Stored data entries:
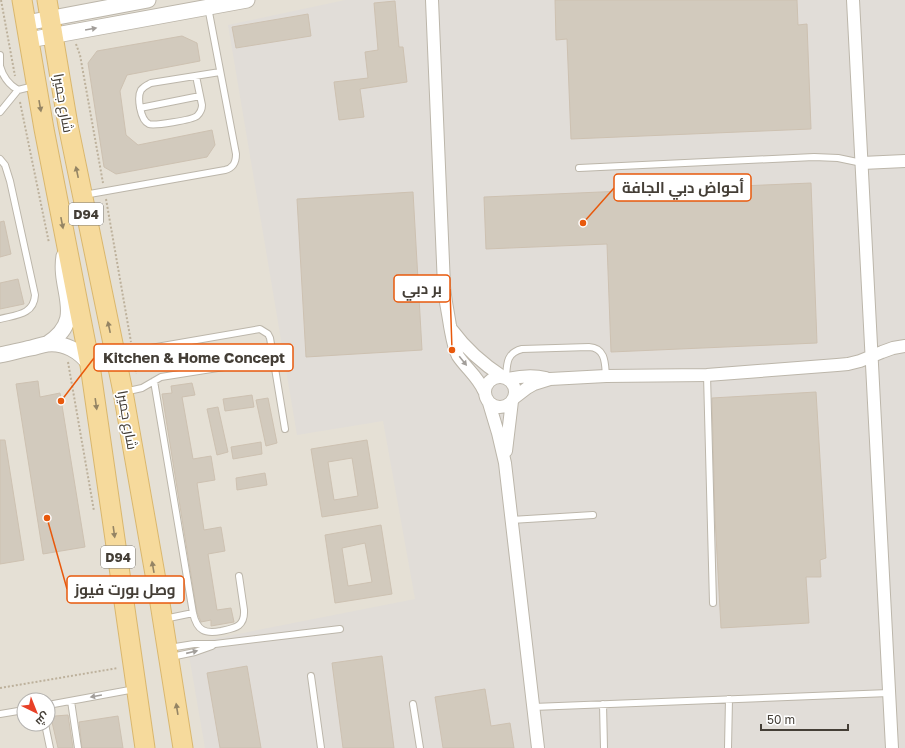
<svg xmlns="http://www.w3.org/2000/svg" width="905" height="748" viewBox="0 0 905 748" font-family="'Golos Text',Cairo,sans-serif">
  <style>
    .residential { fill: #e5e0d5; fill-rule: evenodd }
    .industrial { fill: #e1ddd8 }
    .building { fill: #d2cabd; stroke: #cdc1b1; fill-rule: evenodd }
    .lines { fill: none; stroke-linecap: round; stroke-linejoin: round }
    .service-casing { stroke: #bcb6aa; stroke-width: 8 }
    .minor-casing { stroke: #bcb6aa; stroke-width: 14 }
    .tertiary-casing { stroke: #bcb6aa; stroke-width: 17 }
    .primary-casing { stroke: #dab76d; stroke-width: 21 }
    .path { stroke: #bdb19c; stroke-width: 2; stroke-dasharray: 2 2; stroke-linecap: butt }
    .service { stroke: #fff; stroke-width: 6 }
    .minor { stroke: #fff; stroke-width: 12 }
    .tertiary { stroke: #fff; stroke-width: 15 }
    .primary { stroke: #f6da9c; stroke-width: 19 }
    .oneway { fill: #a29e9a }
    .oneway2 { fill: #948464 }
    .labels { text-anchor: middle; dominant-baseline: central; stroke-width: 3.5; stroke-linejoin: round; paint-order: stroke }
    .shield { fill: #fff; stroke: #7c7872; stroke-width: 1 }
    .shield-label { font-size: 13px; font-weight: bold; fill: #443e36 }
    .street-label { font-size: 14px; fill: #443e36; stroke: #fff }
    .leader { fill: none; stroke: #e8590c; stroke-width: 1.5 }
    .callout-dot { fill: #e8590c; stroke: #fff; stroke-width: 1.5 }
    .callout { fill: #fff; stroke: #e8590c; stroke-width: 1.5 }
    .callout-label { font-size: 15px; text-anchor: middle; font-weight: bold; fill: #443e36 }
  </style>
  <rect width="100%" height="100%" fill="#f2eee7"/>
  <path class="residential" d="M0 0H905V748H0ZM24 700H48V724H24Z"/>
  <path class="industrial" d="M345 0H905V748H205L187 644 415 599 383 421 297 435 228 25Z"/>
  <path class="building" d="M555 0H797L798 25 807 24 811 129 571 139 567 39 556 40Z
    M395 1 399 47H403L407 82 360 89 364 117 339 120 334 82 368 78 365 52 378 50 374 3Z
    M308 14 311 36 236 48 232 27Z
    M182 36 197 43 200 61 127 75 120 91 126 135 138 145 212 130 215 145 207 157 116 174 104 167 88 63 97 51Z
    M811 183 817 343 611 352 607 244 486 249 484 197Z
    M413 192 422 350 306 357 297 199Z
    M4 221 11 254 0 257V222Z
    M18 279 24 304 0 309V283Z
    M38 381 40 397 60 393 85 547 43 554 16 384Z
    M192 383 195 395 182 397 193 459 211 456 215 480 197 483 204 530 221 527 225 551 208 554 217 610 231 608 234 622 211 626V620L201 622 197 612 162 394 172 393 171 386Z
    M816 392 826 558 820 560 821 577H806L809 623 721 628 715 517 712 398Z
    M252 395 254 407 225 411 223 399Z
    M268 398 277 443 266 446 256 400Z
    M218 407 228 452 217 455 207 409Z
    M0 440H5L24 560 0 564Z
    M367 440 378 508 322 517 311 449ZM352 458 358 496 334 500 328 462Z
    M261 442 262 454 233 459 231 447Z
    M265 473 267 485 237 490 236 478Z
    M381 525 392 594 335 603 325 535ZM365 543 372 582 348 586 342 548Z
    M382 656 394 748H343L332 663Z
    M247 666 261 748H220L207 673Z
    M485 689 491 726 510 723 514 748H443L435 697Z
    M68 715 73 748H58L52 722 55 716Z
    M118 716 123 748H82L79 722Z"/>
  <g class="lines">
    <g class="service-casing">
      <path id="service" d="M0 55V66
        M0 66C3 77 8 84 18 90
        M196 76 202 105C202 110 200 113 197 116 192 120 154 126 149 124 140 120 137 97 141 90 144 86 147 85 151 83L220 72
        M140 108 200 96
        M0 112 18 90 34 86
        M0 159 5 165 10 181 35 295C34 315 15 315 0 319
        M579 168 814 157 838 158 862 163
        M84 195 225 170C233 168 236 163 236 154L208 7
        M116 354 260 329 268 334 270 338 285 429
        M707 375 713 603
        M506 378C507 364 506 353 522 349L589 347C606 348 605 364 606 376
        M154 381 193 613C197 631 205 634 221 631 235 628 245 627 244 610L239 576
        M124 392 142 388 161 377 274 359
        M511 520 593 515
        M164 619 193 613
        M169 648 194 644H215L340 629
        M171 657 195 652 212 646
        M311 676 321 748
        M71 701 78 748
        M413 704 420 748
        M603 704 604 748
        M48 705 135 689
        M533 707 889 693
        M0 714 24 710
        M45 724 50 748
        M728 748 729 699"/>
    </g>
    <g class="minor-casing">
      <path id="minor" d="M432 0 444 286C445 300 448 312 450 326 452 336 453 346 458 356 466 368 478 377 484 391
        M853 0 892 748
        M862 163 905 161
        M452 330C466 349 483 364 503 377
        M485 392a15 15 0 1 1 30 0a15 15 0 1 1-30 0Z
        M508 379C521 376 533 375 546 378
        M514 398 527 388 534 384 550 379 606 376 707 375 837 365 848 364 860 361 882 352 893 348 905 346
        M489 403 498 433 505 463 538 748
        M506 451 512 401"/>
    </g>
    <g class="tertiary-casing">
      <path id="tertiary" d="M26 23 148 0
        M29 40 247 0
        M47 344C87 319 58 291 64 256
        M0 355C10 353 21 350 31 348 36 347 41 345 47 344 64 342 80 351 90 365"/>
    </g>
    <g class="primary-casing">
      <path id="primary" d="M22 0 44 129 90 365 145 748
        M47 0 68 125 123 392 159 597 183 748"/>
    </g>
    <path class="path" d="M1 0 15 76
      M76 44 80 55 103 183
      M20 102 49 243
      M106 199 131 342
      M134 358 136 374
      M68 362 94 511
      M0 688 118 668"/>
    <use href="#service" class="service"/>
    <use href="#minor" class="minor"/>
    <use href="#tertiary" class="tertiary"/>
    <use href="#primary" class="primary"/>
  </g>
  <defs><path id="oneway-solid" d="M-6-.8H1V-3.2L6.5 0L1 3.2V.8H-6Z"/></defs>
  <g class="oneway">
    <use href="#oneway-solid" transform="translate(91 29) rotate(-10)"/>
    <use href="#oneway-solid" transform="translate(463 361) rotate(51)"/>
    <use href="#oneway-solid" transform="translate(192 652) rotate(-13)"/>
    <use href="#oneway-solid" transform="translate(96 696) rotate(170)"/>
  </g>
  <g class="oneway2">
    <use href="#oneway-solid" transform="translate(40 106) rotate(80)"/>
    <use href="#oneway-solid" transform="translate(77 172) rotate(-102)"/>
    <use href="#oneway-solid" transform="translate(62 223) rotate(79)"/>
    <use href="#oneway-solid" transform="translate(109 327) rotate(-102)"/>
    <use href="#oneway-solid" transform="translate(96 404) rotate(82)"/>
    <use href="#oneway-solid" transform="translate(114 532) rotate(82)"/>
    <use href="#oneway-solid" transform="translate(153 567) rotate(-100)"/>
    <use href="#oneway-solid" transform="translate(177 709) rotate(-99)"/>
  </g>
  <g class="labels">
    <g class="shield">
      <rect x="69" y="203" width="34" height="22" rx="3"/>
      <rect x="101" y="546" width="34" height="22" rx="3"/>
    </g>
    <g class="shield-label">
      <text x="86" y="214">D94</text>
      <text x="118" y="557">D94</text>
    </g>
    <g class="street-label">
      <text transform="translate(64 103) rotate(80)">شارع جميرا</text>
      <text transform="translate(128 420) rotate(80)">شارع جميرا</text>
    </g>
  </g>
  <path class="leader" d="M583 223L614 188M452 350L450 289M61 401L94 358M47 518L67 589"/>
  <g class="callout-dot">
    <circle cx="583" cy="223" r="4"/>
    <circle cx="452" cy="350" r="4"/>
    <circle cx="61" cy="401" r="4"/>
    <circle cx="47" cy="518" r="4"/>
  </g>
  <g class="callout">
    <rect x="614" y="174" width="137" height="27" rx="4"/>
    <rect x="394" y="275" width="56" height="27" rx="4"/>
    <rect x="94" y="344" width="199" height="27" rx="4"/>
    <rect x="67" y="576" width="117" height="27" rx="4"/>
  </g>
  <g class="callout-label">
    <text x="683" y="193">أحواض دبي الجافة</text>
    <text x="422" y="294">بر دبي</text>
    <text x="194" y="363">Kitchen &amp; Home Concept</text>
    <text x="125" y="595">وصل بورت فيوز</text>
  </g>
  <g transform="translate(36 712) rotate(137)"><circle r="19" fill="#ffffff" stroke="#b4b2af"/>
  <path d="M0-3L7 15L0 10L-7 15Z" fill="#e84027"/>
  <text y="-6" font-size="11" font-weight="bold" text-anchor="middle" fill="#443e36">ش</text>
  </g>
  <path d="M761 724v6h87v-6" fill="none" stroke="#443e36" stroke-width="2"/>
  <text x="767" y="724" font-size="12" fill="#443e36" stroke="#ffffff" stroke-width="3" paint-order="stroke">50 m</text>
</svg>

---

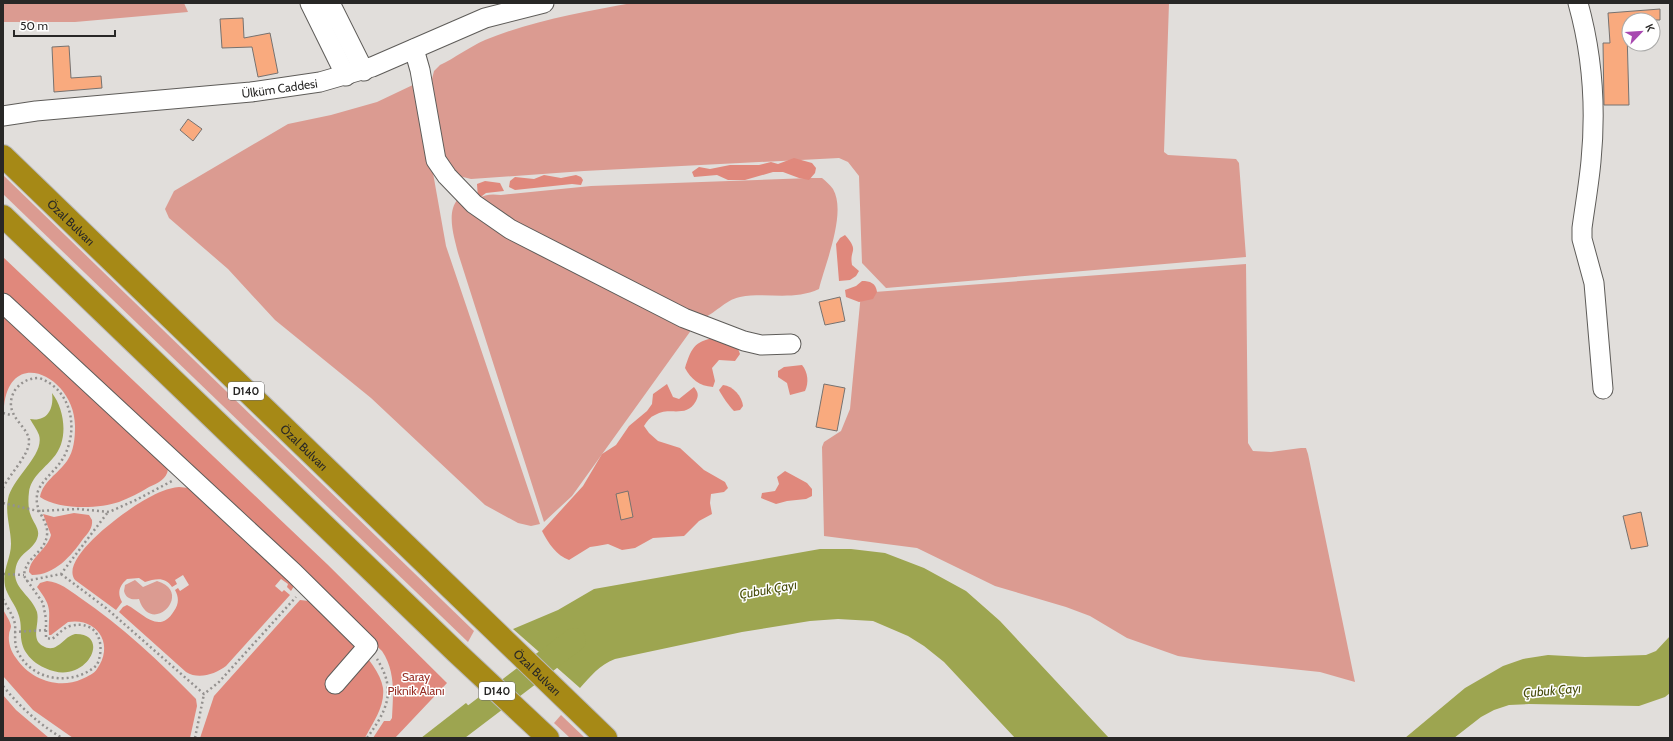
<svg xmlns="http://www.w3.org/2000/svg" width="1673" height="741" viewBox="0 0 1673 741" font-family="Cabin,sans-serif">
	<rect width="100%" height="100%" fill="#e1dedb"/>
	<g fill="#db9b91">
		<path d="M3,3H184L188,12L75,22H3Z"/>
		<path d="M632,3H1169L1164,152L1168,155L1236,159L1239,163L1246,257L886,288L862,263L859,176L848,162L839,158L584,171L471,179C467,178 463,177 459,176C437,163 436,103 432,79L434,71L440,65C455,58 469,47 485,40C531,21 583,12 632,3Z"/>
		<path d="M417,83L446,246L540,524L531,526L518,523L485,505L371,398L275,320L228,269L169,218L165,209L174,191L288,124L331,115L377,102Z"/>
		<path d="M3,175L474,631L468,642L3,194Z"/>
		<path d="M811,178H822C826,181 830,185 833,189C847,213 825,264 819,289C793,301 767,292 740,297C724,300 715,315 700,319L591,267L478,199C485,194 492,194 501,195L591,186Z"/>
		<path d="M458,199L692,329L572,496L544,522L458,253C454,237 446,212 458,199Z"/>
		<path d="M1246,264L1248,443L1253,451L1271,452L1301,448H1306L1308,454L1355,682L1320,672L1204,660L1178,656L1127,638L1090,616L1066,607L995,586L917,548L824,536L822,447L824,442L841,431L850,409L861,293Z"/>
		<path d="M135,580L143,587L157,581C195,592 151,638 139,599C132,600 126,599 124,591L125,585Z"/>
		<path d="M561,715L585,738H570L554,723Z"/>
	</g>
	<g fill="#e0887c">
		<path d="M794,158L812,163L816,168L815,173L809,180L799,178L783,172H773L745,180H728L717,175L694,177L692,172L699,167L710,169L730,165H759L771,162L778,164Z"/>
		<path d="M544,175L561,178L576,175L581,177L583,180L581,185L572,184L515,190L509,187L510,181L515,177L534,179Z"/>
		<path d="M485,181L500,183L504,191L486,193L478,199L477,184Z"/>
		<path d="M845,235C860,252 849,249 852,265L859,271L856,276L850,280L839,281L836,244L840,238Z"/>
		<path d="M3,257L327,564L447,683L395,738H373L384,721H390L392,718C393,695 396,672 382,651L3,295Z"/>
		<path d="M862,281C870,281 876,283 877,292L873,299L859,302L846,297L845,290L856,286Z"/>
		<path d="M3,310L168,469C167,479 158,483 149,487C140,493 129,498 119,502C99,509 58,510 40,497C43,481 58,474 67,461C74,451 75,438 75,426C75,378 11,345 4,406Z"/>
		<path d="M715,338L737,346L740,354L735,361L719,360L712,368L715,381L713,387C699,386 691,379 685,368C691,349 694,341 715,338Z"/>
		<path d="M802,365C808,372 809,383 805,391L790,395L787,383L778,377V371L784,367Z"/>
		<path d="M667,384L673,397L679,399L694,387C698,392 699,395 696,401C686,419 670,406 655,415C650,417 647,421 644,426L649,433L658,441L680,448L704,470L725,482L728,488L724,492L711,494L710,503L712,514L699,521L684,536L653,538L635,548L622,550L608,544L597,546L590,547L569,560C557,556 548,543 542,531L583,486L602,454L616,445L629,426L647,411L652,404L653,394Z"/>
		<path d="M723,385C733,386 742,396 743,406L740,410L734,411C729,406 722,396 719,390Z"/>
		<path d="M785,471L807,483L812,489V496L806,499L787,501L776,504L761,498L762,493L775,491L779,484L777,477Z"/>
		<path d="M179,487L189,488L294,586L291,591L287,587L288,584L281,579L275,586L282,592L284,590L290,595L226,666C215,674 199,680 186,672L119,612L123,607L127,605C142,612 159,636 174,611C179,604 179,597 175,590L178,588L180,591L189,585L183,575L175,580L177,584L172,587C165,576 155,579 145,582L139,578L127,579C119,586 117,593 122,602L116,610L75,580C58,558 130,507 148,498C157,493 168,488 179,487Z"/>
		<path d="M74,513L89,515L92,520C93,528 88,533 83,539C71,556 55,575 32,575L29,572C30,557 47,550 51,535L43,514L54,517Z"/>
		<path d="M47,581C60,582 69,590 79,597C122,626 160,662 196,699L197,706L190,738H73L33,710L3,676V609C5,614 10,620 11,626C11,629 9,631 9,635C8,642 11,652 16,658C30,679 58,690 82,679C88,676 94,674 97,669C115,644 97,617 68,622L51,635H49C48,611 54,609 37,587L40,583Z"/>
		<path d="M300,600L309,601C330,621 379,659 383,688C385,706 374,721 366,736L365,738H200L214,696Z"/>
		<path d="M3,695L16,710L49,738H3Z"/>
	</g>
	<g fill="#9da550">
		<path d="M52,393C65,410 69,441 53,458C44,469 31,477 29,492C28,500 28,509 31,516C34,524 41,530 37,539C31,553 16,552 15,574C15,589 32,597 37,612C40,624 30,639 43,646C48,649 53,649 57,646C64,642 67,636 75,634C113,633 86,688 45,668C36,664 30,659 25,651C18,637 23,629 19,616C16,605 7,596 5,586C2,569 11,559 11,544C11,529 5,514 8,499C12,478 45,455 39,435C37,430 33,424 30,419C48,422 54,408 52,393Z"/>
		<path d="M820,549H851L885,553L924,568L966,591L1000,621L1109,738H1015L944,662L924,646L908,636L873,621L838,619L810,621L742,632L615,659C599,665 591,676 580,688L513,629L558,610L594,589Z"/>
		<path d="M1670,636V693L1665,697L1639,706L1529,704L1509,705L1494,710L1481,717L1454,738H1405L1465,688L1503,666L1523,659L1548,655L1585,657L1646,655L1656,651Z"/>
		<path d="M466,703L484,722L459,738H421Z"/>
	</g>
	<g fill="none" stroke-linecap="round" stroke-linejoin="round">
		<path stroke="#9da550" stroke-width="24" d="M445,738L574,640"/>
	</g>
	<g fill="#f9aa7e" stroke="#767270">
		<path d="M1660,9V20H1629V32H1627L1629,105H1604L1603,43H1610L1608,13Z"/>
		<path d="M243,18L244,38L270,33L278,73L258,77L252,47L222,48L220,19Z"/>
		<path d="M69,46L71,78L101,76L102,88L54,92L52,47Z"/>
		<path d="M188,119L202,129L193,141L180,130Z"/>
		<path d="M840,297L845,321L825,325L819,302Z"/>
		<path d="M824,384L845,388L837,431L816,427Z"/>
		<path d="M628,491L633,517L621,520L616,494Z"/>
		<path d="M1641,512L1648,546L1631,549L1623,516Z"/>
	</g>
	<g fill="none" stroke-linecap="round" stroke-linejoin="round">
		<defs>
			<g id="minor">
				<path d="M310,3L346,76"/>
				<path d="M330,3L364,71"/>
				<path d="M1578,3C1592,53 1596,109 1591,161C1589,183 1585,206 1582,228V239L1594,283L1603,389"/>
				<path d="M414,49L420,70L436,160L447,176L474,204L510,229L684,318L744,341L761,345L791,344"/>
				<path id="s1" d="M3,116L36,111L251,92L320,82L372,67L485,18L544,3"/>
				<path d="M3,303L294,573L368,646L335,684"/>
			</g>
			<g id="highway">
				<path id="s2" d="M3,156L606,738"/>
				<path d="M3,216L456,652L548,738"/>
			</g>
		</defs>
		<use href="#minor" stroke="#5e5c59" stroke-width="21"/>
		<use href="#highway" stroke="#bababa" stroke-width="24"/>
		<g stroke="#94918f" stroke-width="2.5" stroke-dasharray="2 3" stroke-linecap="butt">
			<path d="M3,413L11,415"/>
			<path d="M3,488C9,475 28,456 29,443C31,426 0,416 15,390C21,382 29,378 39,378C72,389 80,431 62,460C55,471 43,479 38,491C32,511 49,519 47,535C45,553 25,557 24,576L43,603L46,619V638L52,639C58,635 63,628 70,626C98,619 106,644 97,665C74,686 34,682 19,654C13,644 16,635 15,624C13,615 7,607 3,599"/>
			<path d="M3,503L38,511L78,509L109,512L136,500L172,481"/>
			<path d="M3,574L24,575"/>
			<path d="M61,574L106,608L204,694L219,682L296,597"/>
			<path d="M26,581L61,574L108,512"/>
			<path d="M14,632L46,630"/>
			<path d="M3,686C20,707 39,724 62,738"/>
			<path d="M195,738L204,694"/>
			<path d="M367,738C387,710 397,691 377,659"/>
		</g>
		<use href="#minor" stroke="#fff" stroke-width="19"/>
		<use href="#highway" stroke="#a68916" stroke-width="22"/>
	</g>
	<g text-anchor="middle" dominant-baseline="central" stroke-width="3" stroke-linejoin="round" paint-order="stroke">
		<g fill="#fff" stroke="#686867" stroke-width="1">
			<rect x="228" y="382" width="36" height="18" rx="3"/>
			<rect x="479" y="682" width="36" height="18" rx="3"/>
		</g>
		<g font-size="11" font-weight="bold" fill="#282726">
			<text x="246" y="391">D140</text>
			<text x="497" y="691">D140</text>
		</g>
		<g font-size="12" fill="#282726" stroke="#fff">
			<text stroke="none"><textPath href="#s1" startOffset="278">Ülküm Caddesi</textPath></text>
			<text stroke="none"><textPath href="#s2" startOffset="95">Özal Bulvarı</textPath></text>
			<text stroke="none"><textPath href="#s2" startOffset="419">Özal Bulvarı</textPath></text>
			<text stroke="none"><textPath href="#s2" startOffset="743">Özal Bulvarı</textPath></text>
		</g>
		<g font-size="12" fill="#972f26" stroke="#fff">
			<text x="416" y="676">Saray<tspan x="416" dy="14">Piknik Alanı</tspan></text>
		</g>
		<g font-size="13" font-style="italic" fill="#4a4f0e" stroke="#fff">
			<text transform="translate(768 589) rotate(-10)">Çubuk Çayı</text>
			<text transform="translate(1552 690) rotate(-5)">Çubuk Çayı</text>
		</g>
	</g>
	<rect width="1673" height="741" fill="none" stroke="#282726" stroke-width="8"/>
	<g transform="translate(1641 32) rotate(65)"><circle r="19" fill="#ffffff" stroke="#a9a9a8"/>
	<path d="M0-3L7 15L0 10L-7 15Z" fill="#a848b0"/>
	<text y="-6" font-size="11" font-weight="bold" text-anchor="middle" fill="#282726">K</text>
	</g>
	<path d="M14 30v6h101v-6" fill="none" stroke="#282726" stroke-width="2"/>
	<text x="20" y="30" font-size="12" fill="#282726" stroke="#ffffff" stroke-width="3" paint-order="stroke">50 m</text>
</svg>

§ **What to produce**
Scan the records for the word "lines" and copy every line where it is found.

§ **The completed task**
    .lines { fill: none; stroke-linecap: round; stroke-linejoin: round }
  <g class="lines">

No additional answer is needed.